Заметив Боброва, Нина пустила лошадь галопом. Встречный ветер заставлял ее придерживать правой рукой перед шляпы и наклонять вниз голову. Поравнявшись с Андреем Ильичом, она сразу осадила лошадь, и та остановилась, нетерпеливо переступая ногами, раздувая широкие, порывистые ноздри и звучно перебирая зубами удила, с которых комьями падала пена. От езды у Нины раскраснелось лицо, и волосы, выбившиеся на висках из-под шляпы, откинулись назад длинными тонкими завитками.
- Откуда у вас такая прелесть? - спросил Бобров, когда ему, наконец, удалось осадить танцевавшего Фарватера и, перегнувшись на седле, подать кончики пальцев Нины.
- А правда, красавица? Это - подарок Квашнина.
- Я бы отказался от такого подарка, - грубо сказал Андрей Ильич, внезапно рассерженный беспечным ответом Нины.
Нина вспыхнула.
- На каком основании?
- Да на том, что... кто же для вас в самом деле Квашнин?.. Родственник?.. Жених?..
- Ах, боже мой, как вы щепетильны за других! - воскликнула Нина язвительно.
Но, увидев его страдающее лицо, она тотчас же смягчилась.
- Ведь ему это ничего не стоит... Он так богат...
Свежевский был уже в десяти шагах. Нина вдруг нагнулась к Боброву, ласково дотронулась концом хлыста до его руки и сказала вполголоса, тоном маленькой девочки, сознающейся в своей вине:
- Ну, будет... будет, не сердитесь... Я ему возвращу лошадь назад, злючка вы этакий!.. Видите, что значит для меня ваше мнение.
Глаза Андрея Ильича засияли счастьем, и руки невольно протянулись к Нине. Но он ничего не сказал, а только глубоко, всей грудью, вздохнул. Свежевский подъезжал к нему, раскланиваясь и стараясь принять небрежную посадку.
- Вы, конечно, знаете о нашем пикнике? - крикнул еще издали Свежевский.
- В первый раз слышу, - ответил Андрей Ильич.
- Пикник по инициативе Василия Терентьевича? В Бешеной балке?..
- Не слыхал...
- Да, да. Пожалуйста, приезжайте же, Андрей Ильич, - вмешалась Нина. - В среду, в пять часов вечера... сборный пункт - станция...
- Пикник по подписке?
- Кажется. Наверно не знаю.
Нина вопросительно и растерянно взглянула на Свежевского.
- По подписке, - подтвердил Свежевский. - Василий Терентьевич поручил мне исполнить некоторые его распоряжения. И я вам скажу, пикник будет колоссальный. Нечто сверхшикарное... Только все это покамест секрет. Вы будете поражены неожиданностью...

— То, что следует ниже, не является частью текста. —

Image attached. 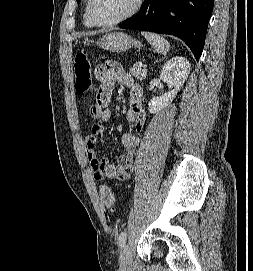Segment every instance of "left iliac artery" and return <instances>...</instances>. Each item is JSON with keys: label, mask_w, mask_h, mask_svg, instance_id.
Segmentation results:
<instances>
[{"label": "left iliac artery", "mask_w": 253, "mask_h": 271, "mask_svg": "<svg viewBox=\"0 0 253 271\" xmlns=\"http://www.w3.org/2000/svg\"><path fill=\"white\" fill-rule=\"evenodd\" d=\"M126 236H127V234H126L125 231L122 232V233L119 235L118 241H119V246H120V247H123V246H124V244H125V242H126Z\"/></svg>", "instance_id": "obj_1"}]
</instances>
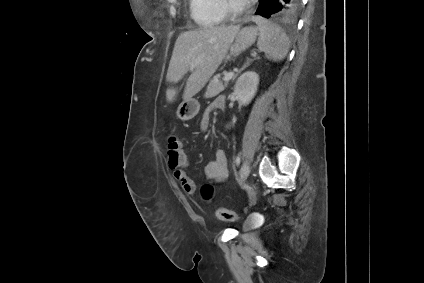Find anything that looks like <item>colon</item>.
<instances>
[{
  "instance_id": "obj_1",
  "label": "colon",
  "mask_w": 424,
  "mask_h": 283,
  "mask_svg": "<svg viewBox=\"0 0 424 283\" xmlns=\"http://www.w3.org/2000/svg\"><path fill=\"white\" fill-rule=\"evenodd\" d=\"M181 144L176 136L169 135L167 143V154L170 158V165L175 167L183 163L182 155L180 154ZM213 193V187L210 184H205L202 186V194L204 197L209 198ZM216 216L222 221H234L236 219L235 213L225 208H218L216 210Z\"/></svg>"
}]
</instances>
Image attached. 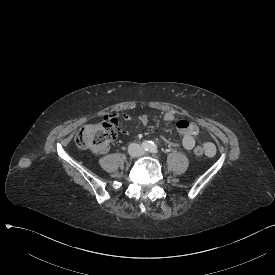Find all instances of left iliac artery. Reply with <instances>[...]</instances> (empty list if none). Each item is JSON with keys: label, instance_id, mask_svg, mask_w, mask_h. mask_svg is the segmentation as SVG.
Returning <instances> with one entry per match:
<instances>
[{"label": "left iliac artery", "instance_id": "1", "mask_svg": "<svg viewBox=\"0 0 275 275\" xmlns=\"http://www.w3.org/2000/svg\"><path fill=\"white\" fill-rule=\"evenodd\" d=\"M151 153H157V146L154 142H152L151 147L149 149Z\"/></svg>", "mask_w": 275, "mask_h": 275}]
</instances>
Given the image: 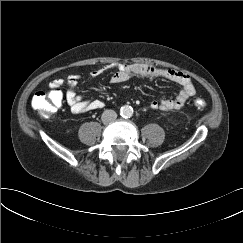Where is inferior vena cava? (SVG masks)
<instances>
[{
	"mask_svg": "<svg viewBox=\"0 0 243 243\" xmlns=\"http://www.w3.org/2000/svg\"><path fill=\"white\" fill-rule=\"evenodd\" d=\"M117 118V113L114 110H105L102 114V121L104 124H109Z\"/></svg>",
	"mask_w": 243,
	"mask_h": 243,
	"instance_id": "1",
	"label": "inferior vena cava"
}]
</instances>
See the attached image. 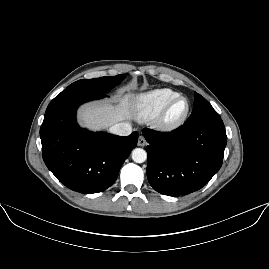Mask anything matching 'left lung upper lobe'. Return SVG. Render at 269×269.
I'll return each mask as SVG.
<instances>
[{"instance_id": "obj_1", "label": "left lung upper lobe", "mask_w": 269, "mask_h": 269, "mask_svg": "<svg viewBox=\"0 0 269 269\" xmlns=\"http://www.w3.org/2000/svg\"><path fill=\"white\" fill-rule=\"evenodd\" d=\"M194 108L185 125H194L201 122L221 119L211 104L200 94L194 93Z\"/></svg>"}]
</instances>
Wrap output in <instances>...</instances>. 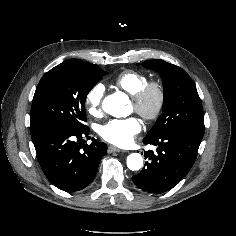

Нина не утерпела и прибавила кокетливо:
- Все это ведь из-за меня вышло. Третьего дня я говорила, что хорошо бы компанией куда-нибудь в лес проехаться, а Василий Терентьевич...
- Я не поеду, - сказал Бобров резко.
- Нет, поедете! - сверкнула глазами Нина. - Господа, марш, марш! крикнула она, подымая лошадь с места галопом. - Андрей Ильич! Слушайте, что я вам скажу.
Свежевский остался сзади. Нина и Бобров скакали рядом, она - улыбаясь и заглядывая ему в глаза, он - хмурый и недовольный.
- Ведь это я для вас выдумала пикник, мой нехороший, подозрительный друг, - сказала она с глубокой нежностью в голосе. - Я хочу непременно узнать то, что вы не договорили тогда, на вокзале... Нам никто не помешает на пикнике.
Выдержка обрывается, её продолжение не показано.